Henry Clay's best showing in the state wrestling tournament was a fifth-place finish in 2000. Andy Critchfield took third in the 140-pound weight class for the Blue Devils that year.
Critchfield, now in his ninth season as Henry Clay's coach, thinks this year's Devils have a chance to outdo the 2000 team.
"That's our goal and it's been very clear from the beginning of the year," Critchfield said. "These guys believe they can crack the top five.
"I don't know if we're on the radar of other teams, but we think we can do it."
A talented senior class, led by Mike Whalen and identical twins David and John Hernandez, is Henry Clay's strength going into this weekend's regional tournament at Wayne County.
Whalen, who was undefeated state champion at 106 pounds when he was a sophomore, and third at 120 pounds last year, is now at 145 pounds. He's 31-2 and rated second in the state.

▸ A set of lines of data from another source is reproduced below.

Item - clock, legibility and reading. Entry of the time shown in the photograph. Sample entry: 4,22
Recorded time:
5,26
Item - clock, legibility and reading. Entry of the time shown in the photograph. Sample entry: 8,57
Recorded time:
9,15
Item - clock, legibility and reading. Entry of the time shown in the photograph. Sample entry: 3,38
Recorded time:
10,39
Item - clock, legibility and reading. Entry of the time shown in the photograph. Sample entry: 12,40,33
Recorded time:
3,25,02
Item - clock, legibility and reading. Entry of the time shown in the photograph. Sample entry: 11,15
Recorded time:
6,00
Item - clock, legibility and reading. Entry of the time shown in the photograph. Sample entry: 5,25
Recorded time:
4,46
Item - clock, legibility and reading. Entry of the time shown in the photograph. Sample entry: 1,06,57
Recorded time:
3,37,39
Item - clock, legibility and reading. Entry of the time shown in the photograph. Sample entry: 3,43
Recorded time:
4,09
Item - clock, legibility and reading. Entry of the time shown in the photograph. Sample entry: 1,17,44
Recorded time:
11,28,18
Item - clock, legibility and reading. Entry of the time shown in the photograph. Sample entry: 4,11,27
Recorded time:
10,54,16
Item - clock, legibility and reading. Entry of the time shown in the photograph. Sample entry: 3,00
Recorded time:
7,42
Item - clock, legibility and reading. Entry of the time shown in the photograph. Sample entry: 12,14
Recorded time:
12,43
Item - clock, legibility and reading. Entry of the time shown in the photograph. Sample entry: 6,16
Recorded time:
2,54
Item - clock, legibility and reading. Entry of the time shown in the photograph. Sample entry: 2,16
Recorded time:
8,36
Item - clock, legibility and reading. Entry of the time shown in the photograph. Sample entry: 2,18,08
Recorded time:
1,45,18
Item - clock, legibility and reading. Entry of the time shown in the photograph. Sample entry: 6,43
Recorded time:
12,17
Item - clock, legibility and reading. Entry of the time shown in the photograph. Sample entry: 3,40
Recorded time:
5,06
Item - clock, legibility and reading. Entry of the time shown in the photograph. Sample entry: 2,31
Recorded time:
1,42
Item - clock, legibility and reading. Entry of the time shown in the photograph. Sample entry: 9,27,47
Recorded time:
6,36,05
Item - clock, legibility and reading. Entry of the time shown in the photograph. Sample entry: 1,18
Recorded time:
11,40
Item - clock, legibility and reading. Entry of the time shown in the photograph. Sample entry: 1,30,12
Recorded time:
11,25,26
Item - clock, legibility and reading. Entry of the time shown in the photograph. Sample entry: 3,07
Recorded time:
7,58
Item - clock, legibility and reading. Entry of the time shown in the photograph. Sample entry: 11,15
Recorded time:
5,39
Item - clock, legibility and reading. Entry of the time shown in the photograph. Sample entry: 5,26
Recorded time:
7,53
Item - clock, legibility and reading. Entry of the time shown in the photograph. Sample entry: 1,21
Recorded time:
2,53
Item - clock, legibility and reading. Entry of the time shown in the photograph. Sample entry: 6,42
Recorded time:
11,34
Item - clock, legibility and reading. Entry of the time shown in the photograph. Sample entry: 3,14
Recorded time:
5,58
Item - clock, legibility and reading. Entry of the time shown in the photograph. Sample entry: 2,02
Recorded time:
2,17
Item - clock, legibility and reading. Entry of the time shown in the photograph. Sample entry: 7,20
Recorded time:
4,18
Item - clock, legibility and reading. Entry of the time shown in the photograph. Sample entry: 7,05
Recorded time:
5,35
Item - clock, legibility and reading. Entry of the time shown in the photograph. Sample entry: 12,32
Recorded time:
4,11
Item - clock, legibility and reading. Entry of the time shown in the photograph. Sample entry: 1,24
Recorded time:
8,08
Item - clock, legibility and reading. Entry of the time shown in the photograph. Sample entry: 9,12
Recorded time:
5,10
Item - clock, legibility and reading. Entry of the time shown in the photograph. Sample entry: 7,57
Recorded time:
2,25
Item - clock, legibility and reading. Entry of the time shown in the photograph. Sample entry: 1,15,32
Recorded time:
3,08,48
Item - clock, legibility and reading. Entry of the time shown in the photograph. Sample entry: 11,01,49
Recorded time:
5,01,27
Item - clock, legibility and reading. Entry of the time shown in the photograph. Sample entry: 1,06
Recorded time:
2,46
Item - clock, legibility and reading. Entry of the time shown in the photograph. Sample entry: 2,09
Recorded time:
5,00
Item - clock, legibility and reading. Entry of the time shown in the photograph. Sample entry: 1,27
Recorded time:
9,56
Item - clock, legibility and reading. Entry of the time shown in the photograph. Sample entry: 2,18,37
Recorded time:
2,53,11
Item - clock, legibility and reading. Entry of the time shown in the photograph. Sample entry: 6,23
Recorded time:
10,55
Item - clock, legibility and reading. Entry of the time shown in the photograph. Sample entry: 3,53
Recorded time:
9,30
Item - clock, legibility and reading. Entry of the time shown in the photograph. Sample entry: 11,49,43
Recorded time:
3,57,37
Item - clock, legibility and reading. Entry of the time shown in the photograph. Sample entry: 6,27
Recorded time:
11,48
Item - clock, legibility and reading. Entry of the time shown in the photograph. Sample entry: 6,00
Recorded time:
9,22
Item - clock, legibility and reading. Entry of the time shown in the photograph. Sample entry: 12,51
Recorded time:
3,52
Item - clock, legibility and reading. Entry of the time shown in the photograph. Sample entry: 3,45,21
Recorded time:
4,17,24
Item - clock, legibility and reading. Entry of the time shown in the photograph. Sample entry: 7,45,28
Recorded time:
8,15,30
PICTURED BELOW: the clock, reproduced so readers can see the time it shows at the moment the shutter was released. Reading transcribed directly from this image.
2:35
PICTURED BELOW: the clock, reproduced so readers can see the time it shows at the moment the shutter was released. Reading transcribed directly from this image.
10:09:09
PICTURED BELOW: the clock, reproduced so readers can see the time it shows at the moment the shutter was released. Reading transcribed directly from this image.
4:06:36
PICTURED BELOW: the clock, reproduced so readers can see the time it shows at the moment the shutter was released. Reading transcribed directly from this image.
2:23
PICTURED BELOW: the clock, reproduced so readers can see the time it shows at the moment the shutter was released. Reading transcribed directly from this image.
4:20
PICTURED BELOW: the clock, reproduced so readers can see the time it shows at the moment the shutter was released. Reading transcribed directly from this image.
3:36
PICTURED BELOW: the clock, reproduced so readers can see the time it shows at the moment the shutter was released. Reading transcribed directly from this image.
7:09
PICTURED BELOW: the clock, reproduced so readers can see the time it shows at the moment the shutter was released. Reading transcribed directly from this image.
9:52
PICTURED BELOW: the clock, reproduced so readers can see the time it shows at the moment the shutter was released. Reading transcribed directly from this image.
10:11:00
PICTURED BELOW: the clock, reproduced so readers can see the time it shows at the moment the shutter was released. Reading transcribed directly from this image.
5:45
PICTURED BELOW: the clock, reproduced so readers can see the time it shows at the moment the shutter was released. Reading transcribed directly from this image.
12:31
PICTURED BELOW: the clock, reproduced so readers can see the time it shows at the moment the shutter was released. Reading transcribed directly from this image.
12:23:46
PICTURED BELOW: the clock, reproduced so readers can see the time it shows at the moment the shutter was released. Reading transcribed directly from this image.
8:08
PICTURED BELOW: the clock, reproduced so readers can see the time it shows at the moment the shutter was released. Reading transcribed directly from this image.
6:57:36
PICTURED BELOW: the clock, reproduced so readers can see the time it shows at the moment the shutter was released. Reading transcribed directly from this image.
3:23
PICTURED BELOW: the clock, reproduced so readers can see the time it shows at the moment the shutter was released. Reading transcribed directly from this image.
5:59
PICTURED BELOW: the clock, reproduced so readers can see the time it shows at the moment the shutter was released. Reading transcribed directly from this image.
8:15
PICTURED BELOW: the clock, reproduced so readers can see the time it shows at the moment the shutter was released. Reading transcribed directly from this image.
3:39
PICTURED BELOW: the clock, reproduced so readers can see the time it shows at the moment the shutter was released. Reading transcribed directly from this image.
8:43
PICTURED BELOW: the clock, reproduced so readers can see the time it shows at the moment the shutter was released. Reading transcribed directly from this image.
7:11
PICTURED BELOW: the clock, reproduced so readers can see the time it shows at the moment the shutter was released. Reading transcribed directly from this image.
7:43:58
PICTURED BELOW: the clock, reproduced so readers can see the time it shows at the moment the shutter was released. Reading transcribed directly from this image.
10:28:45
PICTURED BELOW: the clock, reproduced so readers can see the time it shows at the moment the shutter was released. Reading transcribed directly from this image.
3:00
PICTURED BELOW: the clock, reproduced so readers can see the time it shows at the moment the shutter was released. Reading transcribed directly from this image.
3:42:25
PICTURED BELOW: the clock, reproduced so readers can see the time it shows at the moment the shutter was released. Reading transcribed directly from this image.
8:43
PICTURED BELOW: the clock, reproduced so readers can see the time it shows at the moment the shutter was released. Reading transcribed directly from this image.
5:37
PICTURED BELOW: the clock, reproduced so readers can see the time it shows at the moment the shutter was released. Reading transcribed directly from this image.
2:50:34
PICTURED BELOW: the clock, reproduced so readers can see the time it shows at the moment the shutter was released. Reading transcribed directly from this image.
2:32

Whalen said it's been an adjustment moving up several weight classes. "Little guys have a little quicker style, but at 145 guys are real strong, so I've had to get stronger."
Critchfield said Whalen has also "improved his technique and gotten more versatile. He has multiple ways to attack now.
"He's really worked hard. I think taking third last year rekindled that flame. He's hungry for another title."
Whalen admitted he wants to finish off his six-year career "on top of the podium."
So do the Hernandez twins, whom Critchfield described as "hard-nosed, and real strong for their size, and they've got big hearts."
Critchfield also called them "funky."
"They have an unorthodox style," the coach said. "They wrestle with a lot of feel, and they have great balance, whether they're upside down or rightside up."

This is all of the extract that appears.